Editor’s Note: This letter was written by an anonymous Facilities employee who withheld their name out of concern for their job.

Tufts Facilities is deeply involved in major changes, changes which have their workers scratching their heads and sighing in frustration. Tufts Facilities has begun a new project involving its main facilities location on 520 Boston Avenue in Medford. This multi-step renovation will be addressing some issues with insulation in the building that need to be addressed. However, this is not the issue that has employees questioning motives.

Currently, “520” houses many different operations to aid with facilities as well as offices; along with a lunchroom for the trades, a carpenter shop, a paint shop and stock room used by carpenters, maintenance mechanics and electricians. However, along with the construction to upgrade the perimeter of the building come changes that don’t seem to make sense at all. The carpenter shop as well as the stock room is going to be reduced to a fraction of its size so more office space can be made. Exits will be relocated, making entrance and exit difficult, and the paint shop is being removed altogether. These changes are being made so upper management can hire more managers and continue to implement their corporate America approach.

As Tufts continues to add state-of-the-art building after building, the demand for maintenance increases, causing more of a need of a stable facility building to make necessary repairs and make them fast. By taking all these spaces away, you don’t provide any solution for repair space and a sufficient stock room to house materials for repair. Management has commented by saying we can use satellite shops throughout campus to aid in repairs. However, by doing so, you’re taking away our nucleus, and every facility needs a main hub to operate efficiently. Workers can’t provide repairs with just satellite shops alone. A main shop is a must. Colleges such as Boston University, Northeastern and Boston College all acknowledge the importance of central facilities and have a main building to house facilities for these reasons. Tufts Facilities has over 170 buildings to maintain, and these new changes will only slow down the efficiency of completing work orders submitted by students and faculty.

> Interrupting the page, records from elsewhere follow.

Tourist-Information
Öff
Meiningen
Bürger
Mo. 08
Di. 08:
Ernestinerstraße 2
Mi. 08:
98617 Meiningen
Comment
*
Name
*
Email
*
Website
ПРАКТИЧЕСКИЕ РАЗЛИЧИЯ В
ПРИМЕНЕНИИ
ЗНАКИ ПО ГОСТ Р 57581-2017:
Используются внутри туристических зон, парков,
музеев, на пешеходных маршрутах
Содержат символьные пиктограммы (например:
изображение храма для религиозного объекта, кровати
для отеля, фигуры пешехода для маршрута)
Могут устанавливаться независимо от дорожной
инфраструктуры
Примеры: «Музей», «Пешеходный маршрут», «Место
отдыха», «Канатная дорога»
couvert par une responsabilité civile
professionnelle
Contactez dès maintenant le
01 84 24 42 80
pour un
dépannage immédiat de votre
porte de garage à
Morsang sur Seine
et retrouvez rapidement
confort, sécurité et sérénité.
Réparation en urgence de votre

These senseless changes affect all students and staff greatly because they only delay the response and completion time of work orders. Students who are already frustrated with slow response times due to work overload amongst workers should be ready for things to get even worse, and slower. Students need to know that their frustration is shared by the workers. But the problem lies with upper management. Facility workers have been desperately trying to become more efficient for the students and staff for years, but no help has been offered by upper management to work with them to make this happen. Instead, they do the opposite and focus their time and money on “Legacy” projects so when they retire they can showcase what they did. Tufts Management — who once embraced the community, students, and the environment — has now drastically changed and has followed suit with the rest of corporate America, only caring about the bottom line and not students, staff and its workers’ needs. They care more about raising the tuition on the students and dumping money into “legacy” projects than giving their own workers a home. Tufts workers who once felt valued and important now have begun looking for new jobs, because this careless approach gives them no other option.

As MBTA continues building a College Avenue stop for their Green Line, with current plans to demolish the facilities grounds building and build a new academic building in its place, major issues arise. First, where do you put these 25-plus grounds employees? Secondly, where do all the vehicles go?

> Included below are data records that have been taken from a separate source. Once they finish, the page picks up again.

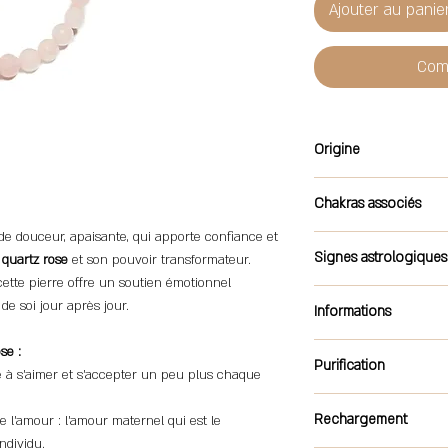
Ajouter au panie
Com
Origine
Madagascar ou Brésil
Chakras associés
de douceur, apaisante, qui apporte confiance et
Coeur
Signes astrologiques
 quartz rose
et son pouvoir transformateur.
ette pierre offre un soutien émotionnel
Balance, Taureau, Vier
de soi jour après jour.
Informations
Marque : Trésor Mi
se :
Purification
Type de bijoux : Br
de à s'aimer et s'accepter un peu plus chaque
Type de pierre : Qu
Immersion d'eau, fumig
Type de perle : Bou
Rechargement
 l'amour : l’amour maternel qui est le
Taille de perle : 6
ndividu.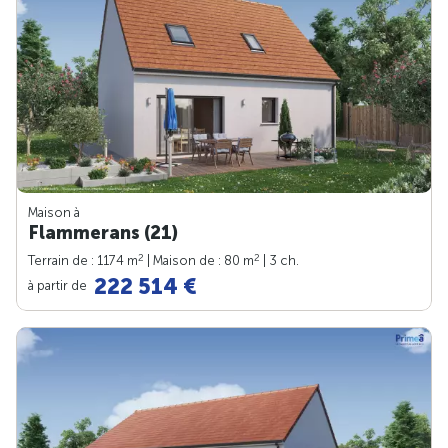
Maison à
Flammerans (21)
2
2
Terrain de : 1174 m
| Maison de : 80 m
| 3 ch.
222 514 €
à partir de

Where else: 520 Boston Avenue. The same 520 Boston Avenue that will be having its shop space cut in more than half. The “master” plan is to stuff over 55 facilities and grounds workers in the same tiny building and simply hope for the best, with no concrete plan moving forward. Anyone who works in the vicinity of 520 or 574 Boston Avenue knows already that there is little to no parking currently. What will it be like once all of these additional workers arrive? Where will everyone go? It is hard enough to find a parking space now after 8 a.m., so good luck to any staff workers that arrive here on a nine to five schedule. Faculty workers arrive early so all the parking will be gone by the time 9 to 5ers show up. When upper management was asked these questions, most of them were speechless, and the only answer that was provided was that we could use campus parking garages. Not a bad idea, but the only issue with this is that facility vehicles don’t fit in these garages due to low overheard clearances.

At this point, the message is loud and clear to the facilities workers. Upper management simply doesn’t care for the conditions their workers have to endure moving forward. There are no future plans to build or provide facilities with a main hub that can house all comfortably and enable its workers to efficiently go about their day in aiding students and staff. They simply don’t care about students’ needs as long as they get their tuition money to help aid with their corporate plans. Instead, they keep hiring more of their friends to build on their greedy corporate model. If upper management did care, then they would be working together with their facility managers and workers in hopes of providing solutions that benefit everyone involved, rather that going about things unplanned with vague answers. Facilities workers are well aware that if management does have a plan for the future, the works and needs of the students and staff simply aren’t a part of it.